- Born: 10 October 1937
- Died: 8 March 2025 (aged 87) Dhaka, Bangladesh
- Education: Dhaka Medical College
- Medical career
- Profession: Gynecologist and obstetrician
- Institutions: IPGMER
- Research: Endoscopic surgery, microsurgery, infertility
- Awards: Independence Day Award (2017, Medicine)

= A. H. M. Touhidul Anowar Chowdhury =

Bangladeshi gynaecologist and obstetrician (1937–2025)

A. H. M. Touhidul Anowar Chowdhury (এ এইচ এম তৌহিদুল আনোয়ার চৌধুরী; 10 October 1937 – 8 March 2025), commonly known as T. A. Chowdhury, was a Bangladeshi gynaecologist and obstetrician who was awarded Independence Day Award in medical science in 2017.

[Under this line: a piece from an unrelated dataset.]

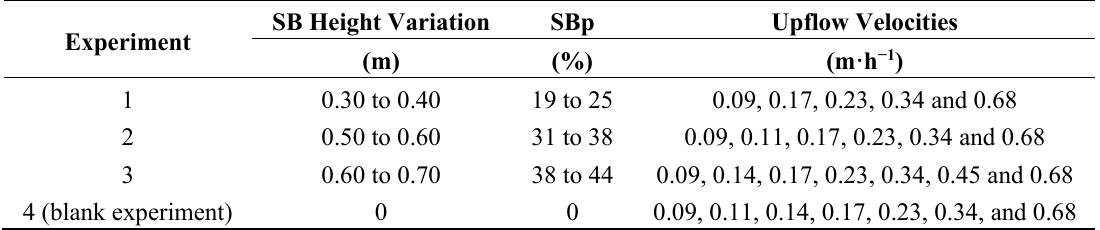
Table 2. Setup of experiments in lab-scale UASB reactors to test the sludge filtration capacity to remove helminth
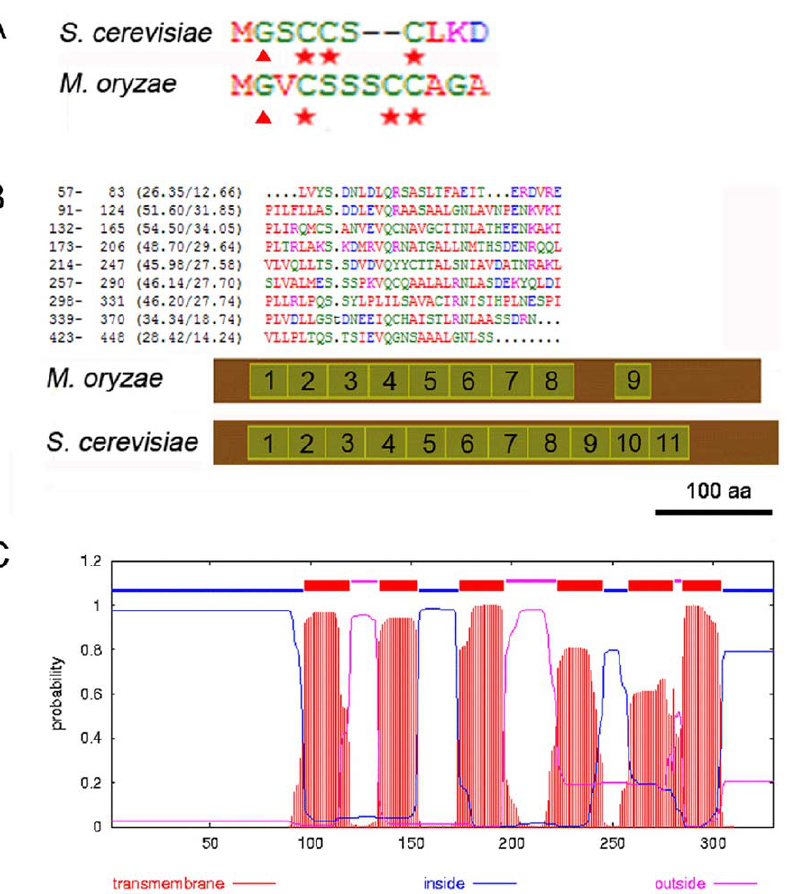
Figure 2. Bioinformatic identification of components of the S. cerevisiae PMN pathway in M. oryzae . ( A ) Alignment of acylation modification amino acids in the N-terminus of Vac8p from M. oryzae and S. cerevisiae . Triangles indicate putative myristoylation modification site (Gly) and stars indicate palmitoylation modification sites (Cys) that have been shown to be important for localisation and function of Vac8p in S. cerevisiae . Similar acylation modification sites are present in MoVac8p. ( B ) ARM repeat organization in MoVac8p is distinct from that of S. cerevisiae Vac8p. Upper panel: alignment of 9 ARM repeats from M. oryzae Vac8p. A dot indicates a space. Lower panel: Comparison of distribution of the ARM repeats in Vac8p between M. oryzae and S. cerevisiae . Scale bar indicate 100 amino acids. ( C ) MoTsc13p shares the same topology of six tramsmembrane domains as S. cerevisiae Tsc13p.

== Early life and education ==
Chowdhury was born on 10 October 1937. He passed MBBS from Dhaka Medical College in 1960. He achieved FRCS from the Royal College of Surgeons of Edinburgh. He obtained MRCOG from the Royal College of Obstetricians and Gynecologists in London, UK, in 1965.

== Career ==
Chowdhury was director of the then IPGMR. He also served as president of Bangladesh College of Physicians and Surgeons.

== Death ==
Chowdhury died at his home on 8 March 2025, at the age of 87.

== Awards and honours ==
Chowdhury was awarded Independence Day Award in medicine in 2017.